Ляля вознегодовала – вы что, он же мне как сыночек!! Доктор с великим сомнением глянул на тощего, полуоблезшего «сыночка» и вздохнул – ну, будем оперировать.
Ляля держала кота за шкирку, а ветеринар колдовал над обезображенной лапой с помощью кусачек, ножовки и толстой кривой иглы с суровой ниткой. Кот во сне периодически дергался и глухо взрявкивал, и тогда доктор реактивно отскакивал (Ляле казалось, что прямо на потолок, как спайдермен). А Ляля оставалась у стола с котом в фирменном железном захвате.

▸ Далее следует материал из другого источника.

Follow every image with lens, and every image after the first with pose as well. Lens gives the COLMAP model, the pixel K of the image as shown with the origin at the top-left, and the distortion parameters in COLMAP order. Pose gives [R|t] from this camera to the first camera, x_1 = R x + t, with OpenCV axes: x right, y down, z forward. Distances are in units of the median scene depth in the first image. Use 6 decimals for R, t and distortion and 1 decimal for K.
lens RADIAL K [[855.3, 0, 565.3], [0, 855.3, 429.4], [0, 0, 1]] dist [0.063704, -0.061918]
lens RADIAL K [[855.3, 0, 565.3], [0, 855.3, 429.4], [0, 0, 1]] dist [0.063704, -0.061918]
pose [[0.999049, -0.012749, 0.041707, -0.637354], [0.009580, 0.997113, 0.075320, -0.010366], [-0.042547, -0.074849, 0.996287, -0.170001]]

И гордилась собой: вот какая она храбрая в отличие от трусишки доктора.
И только когда животинка в очередной раз взвыла, а доктор в очередной раз отпрыгнул от стола, до Розовой Ляли внезапно дошло, что вовсе она не храбрая, а просто... дура. Потому что её, по счастью, ещё ни разу не полосовали когтями до костей в смертном ужасе, не били копытом в лоб в тех самых станках (а из станка можно и не успеть выскочить, если бык вдруг дёрнется от боли), и гордиться тут совершенно нечем.

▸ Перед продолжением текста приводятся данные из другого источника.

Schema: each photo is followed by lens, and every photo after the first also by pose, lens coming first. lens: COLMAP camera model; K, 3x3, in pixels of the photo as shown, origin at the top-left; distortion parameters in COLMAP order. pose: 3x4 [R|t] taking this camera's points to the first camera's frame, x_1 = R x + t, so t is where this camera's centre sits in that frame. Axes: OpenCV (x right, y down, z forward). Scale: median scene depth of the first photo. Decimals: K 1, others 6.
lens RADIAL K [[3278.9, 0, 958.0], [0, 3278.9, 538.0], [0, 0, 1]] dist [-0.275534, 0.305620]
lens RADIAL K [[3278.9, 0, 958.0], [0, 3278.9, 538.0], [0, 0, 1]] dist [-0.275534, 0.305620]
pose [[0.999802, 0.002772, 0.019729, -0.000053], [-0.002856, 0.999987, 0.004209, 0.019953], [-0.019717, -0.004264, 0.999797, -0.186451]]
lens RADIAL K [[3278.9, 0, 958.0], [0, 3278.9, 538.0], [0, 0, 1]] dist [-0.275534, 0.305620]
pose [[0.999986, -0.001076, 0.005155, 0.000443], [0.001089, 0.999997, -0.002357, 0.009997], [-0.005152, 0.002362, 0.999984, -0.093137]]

Ляля чуть не расплакалась, когда доктор, обрезав последнюю нитку, сказал – ну вот, лапка почти как новенькая, здоровья вашему котеюшке на долгие годы. Об открытии своём никому не сказала, уплатила в кассу какие-то удивительно смешные копейки и отбыла домой в твёрдой уверенности, что шарлыкские айболиты - лучшие в мире.
А котик действительно прожил потом долгие кошачьи годы, и даже лазал, трёхлапый, по соседским заборам.